• Information provided:
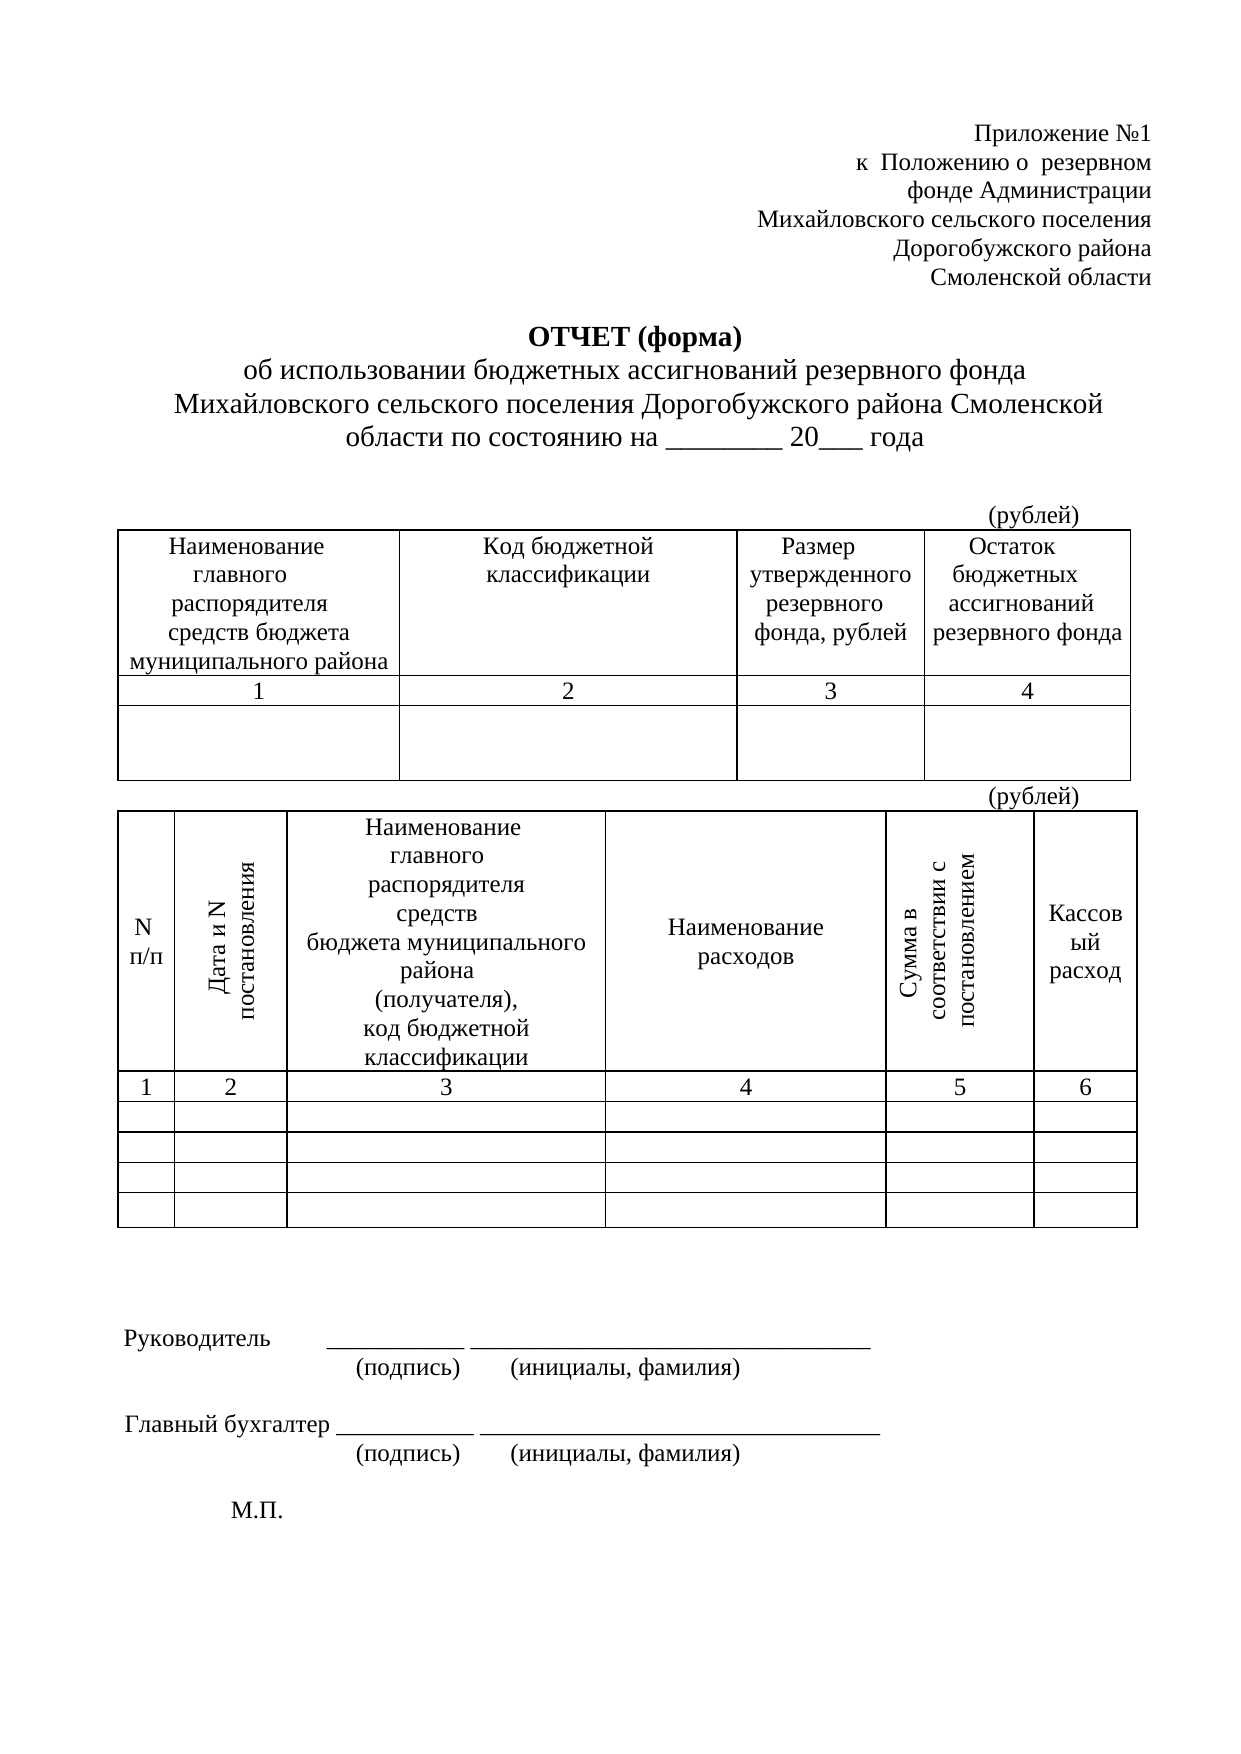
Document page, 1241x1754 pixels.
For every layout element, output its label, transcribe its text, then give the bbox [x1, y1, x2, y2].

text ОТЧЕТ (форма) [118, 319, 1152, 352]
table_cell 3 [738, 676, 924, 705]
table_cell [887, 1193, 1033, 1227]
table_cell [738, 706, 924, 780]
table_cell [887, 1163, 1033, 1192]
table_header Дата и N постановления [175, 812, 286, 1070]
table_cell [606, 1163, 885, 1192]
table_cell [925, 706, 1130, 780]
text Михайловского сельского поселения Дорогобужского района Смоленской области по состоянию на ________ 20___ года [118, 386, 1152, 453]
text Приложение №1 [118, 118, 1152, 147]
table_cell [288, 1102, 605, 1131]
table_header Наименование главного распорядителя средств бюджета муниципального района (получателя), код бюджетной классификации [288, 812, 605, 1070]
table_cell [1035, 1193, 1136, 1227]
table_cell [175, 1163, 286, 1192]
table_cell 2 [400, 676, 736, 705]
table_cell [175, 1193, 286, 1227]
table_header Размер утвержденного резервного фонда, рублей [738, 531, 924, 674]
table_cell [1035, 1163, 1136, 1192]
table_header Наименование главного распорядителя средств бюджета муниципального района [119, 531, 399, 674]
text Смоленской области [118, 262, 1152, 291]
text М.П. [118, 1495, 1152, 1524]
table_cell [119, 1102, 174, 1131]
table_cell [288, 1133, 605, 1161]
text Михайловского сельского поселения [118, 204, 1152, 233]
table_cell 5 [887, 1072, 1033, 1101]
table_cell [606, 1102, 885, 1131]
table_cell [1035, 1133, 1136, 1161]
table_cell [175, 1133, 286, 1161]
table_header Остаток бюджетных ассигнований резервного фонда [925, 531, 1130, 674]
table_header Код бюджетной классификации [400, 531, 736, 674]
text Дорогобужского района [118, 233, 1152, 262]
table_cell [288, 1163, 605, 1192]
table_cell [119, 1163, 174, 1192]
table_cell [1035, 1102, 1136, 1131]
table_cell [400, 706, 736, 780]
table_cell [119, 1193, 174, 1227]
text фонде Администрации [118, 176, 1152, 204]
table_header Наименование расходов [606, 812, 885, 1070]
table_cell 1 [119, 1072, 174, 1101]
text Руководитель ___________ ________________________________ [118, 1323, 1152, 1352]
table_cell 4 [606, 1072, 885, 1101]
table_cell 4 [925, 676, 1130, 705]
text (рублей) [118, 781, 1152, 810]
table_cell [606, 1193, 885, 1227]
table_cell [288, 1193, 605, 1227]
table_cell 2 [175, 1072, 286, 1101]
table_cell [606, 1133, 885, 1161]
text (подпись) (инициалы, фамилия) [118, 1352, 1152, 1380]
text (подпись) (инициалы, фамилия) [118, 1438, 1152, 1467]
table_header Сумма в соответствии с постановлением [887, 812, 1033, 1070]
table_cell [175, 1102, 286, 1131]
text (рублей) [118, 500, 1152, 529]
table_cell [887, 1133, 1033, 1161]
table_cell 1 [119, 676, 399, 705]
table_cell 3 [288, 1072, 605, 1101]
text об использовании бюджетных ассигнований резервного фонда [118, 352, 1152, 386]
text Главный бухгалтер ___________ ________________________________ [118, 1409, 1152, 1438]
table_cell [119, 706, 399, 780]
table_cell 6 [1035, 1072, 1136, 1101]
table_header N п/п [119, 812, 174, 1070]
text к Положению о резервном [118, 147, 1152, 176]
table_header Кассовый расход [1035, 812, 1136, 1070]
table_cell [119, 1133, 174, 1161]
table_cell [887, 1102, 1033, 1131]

---

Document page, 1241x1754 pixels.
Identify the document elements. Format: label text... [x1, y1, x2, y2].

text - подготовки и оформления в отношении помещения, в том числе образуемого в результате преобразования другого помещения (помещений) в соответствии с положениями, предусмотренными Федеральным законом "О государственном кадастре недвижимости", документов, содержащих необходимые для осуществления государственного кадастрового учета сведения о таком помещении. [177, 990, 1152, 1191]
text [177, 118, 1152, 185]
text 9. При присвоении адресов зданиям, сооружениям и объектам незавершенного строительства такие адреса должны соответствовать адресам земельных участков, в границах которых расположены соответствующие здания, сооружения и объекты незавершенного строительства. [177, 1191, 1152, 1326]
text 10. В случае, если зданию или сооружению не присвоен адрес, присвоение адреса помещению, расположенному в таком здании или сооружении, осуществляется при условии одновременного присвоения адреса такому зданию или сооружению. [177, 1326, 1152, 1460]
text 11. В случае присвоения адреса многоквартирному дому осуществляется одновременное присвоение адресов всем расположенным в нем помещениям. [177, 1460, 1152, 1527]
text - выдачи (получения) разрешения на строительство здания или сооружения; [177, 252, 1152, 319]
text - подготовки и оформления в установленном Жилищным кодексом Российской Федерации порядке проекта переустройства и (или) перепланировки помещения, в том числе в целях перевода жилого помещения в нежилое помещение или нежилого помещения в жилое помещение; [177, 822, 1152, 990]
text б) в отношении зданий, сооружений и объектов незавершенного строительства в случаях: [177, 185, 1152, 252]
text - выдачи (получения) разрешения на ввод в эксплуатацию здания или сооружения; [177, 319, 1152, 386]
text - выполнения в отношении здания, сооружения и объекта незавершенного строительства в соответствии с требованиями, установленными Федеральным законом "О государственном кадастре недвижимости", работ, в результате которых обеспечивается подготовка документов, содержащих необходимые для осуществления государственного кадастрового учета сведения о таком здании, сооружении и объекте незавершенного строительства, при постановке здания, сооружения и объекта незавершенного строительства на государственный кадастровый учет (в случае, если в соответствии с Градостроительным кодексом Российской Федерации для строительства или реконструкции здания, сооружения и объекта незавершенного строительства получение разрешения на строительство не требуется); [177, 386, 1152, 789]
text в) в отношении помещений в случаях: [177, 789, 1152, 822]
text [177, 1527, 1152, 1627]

• What the exercise asks:
The answer must consist of every line from the records above that holds "оформления".

• Result below:
text - подготовки и оформления в отношении помещения, в том числе образуемого в результате преобразования другого помещения (помещений) в соответствии с положениями, предусмотренными Федеральным законом "О государственном кадастре недвижимости", документов, содержащих необходимые для осуществления государственного кадастрового учета сведения о таком помещении. [177, 990, 1152, 1191]
text - подготовки и оформления в установленном Жилищным кодексом Российской Федерации порядке проекта переустройства и (или) перепланировки помещения, в том числе в целях перевода жилого помещения в нежилое помещение или нежилого помещения в жилое помещение; [177, 822, 1152, 990]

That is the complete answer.